The resounding answer?
Yes.
Most every mom I spoke to had or has a child going through this phase. With this realization, about 10 pounds lifted off my shoulders.
My son is not broken. He’s testing.
I can deal with testing. Broken? No. Testing, abso-freaking-lutely!
Once we realized the root of BC’s tantrum behavior was a struggle for power I was able to jump into action.

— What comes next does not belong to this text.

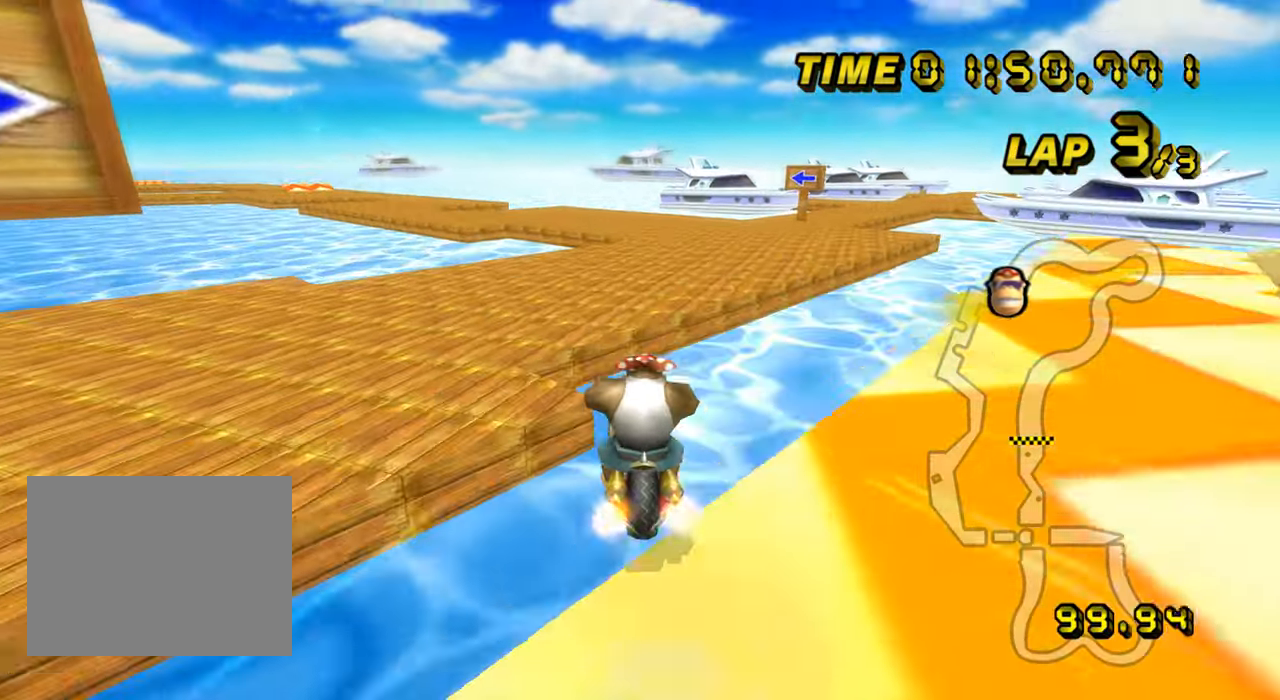
{"buttons": ["A"], "left_stick": "up", "events": [[100, "DPAD_UP", "down"], [117, "DPAD_UP", "up"], [234, "left_stick", "up"]]}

Tantrums at our house happened generally during three different times.
1. School Drop-Off
During the drop off at school BC’s behavior went from sweet, loving, and outgoing to horrible, thrashing tantrum behavior. We called ahead to the school, let them know of the new developments and created a plan with the teachers. We’d bring BC to school (kicking and screaming) and the teachers would peal him out of our arms. We’d quickly say goodbye and leave.
And then I’d cry.
Each day we applied this technique, it took a total of 10–15 minutes before he was calm and playing with the other kids happily.
This lasted for 4 class sessions. At that point, BC decided to attend school happily. Phew!!
2. Time Outs
One day BC decided that he would not sit on a time out any longer. This is when all negotiations in our house came to an end. He must obey. We attempted the Supernanny technique of putting the child back to time out without any eye contact, emotion, or communication.

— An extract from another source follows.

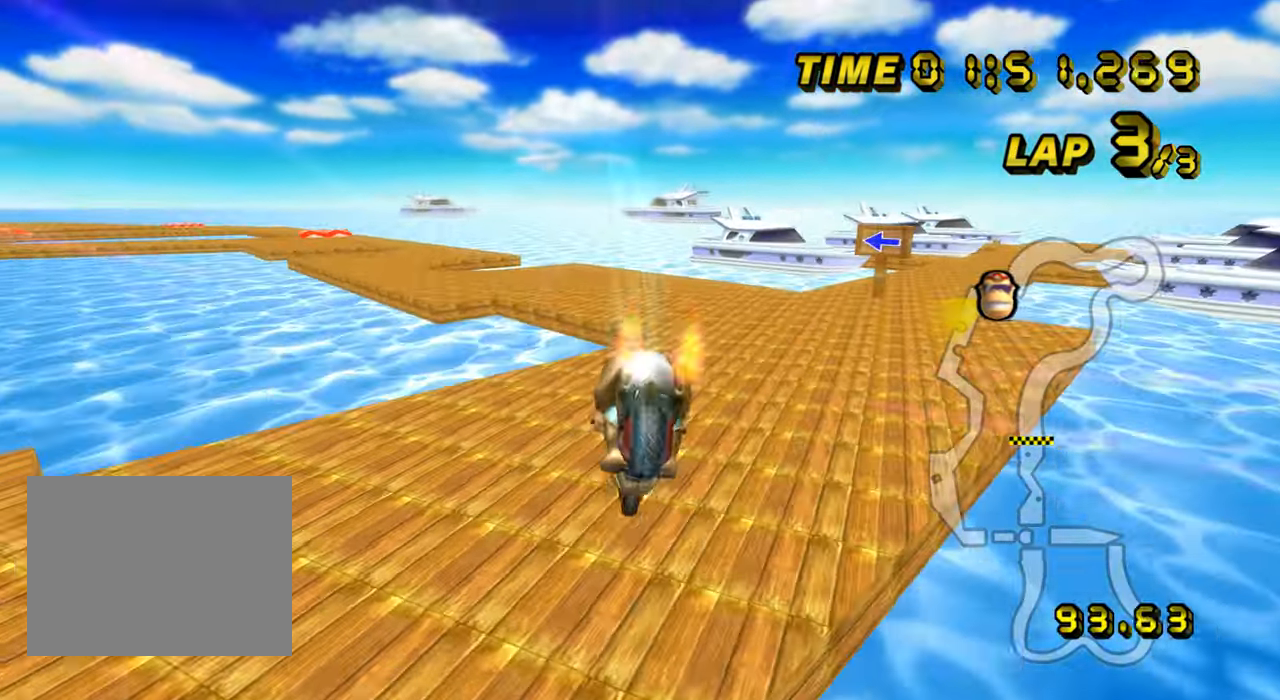
{"buttons": ["A", "R1"], "left_stick": "right", "events": [[250, "R1", "down"], [267, "left_stick", "up-left"], [417, "left_stick", "right"]]}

This was hard. I got mad. I was tired. So was my son.
But I did it. The first time it took 57 minutes of continuously putting him back on time-out. There a LOT of screaming, crying, kicking etc. before he’d stay. But he stayed.
This was by far the hardest thing I’d ever done. But I did it and it made each additional time-out we dealt with so much easier.
The next time-out took 17 minutes of ‘put backs’ before he stayed.
That was the last time he tested so severely during his time-outs.
3. Bedtime/Nighttime
This was the hardest tantrum for us to break. First we were very concerned because we knew that our son was effected by my grandmother’s death this summer. Her funeral was the first time he saw me cry. He knew my grandma and missed her terribly. The nighttime routine became torturous for us. It began to take about an hour to put BC down, and there were still no guarantees that our tactics would work. Half the nights ended in a full blown hour-long tantrum as we attempted to leave the room. By the end of the fit, we were sitting with/ laying with/ holding our son.
Totally ineffective.
This was our final frontier. We had to move past the nighttime tantrum in order to be freed from this horrible weight that was effecting our entire family.
We finally decided that enough was enough. I let BC know that then next time he didn’t stay in bed at nighttime he’d be put back to bed over and over again until he stayed. In addition, I would not talk to him.
At 12:30 a.m. a following day the tantrum began. In Supernanny fashion, I said, “It’s bedtime darling.” and placed him in bed.
The second time he got up, I firmly said, “It’s bedtime.”
The third through the 75th time he got out of bed, kicking, screaming, etc. I simply picked him up, put him on his mattress without a word or eye contact.
He was pissed.
But after 35 minutes, he stayed.
That episode was well over a week ago and the last time we had a tantrum in our house.
Helpful Tip:
If I could suggest anything to you as you go through this phase it would be to completely disconnect, emotionally during these episodes.
If you don’t, you may hurt your child, inadvertently, or make the tantrum worse and last longer by reacting.
Disconnect and prepare for a long, drawn out fit. Because when you decide to change your behavior, your child will push harder to get what he wants.
Disconnect. Then reconnect when the episode is over.